Aşağıdaki kayıtların satırlarını, "Noto Serif" geçen her yerde bunu "DejaVu Sans" ile değiştirerek ve geri kalan her şeyi olduğu gibi bırakarak yeniden yazın. Resimleri yanıta koymayın.
═══ Kayıtlı satırlar
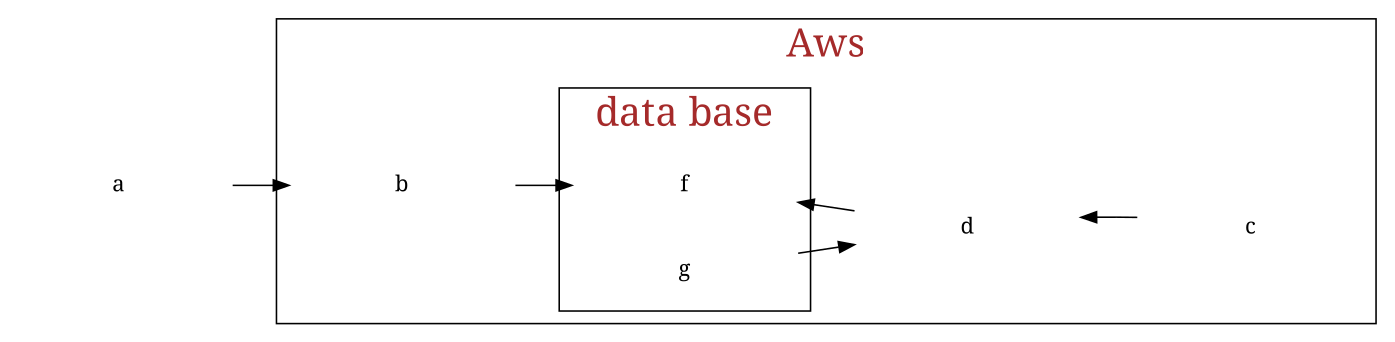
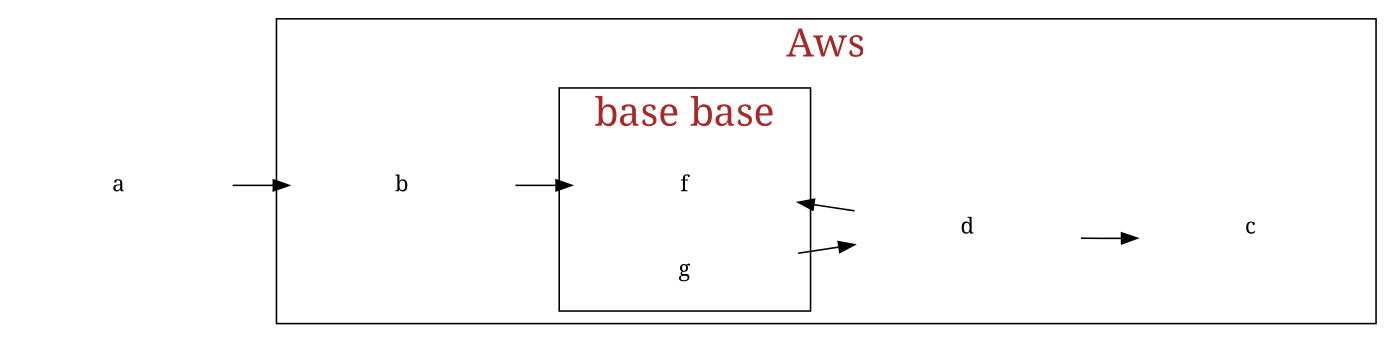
  digraph {
    fontcolor=brown
    fontname="Noto Serif"
    fontsize=25
    rankdir=LR
    node [fontname="Noto Serif" margin=0 shape=none]
    edge [fontname="Noto Serif" fontsize=20]
    f [width=2]
    g [width=2]
    b [width=2]
    c [width=2]
    d [width=2]
    a [width=2]
    subgraph cluster_1 {
      label=Aws
      b
      c
      d
      subgraph cluster_2 {
-       label="data base"
+       label="base base"
        f
        g
      }
    }
    g -> d
    b -> f
-   c -> d
+   d -> c
    d -> f
    a -> b
  }
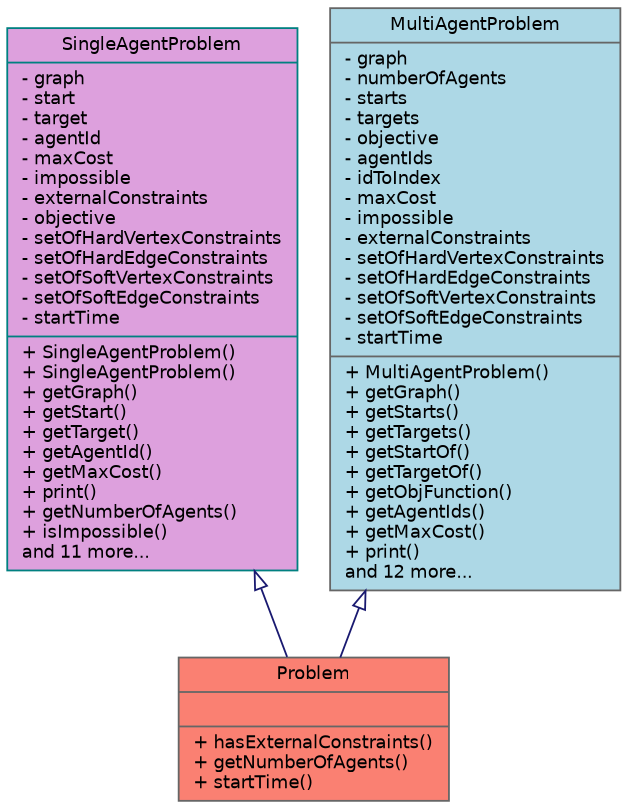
══════
• **Yazılı yanıt**:
  digraph {
    fontcolor=brown
    fontname="DejaVu Sans"
    fontsize=25
    rankdir=LR
    node [fontname="DejaVu Sans" margin=0 shape=none]
    edge [fontname="DejaVu Sans" fontsize=20]
    f [width=2]
    g [width=2]
    b [width=2]
    c [width=2]
    d [width=2]
    a [width=2]
    subgraph cluster_1 {
      label=Aws
      b
      c
      d
      subgraph cluster_2 {
-       label="data base"
+       label="base base"
        f
        g
      }
    }
    g -> d
    b -> f
-   c -> d
+   d -> c
    d -> f
    a -> b
  }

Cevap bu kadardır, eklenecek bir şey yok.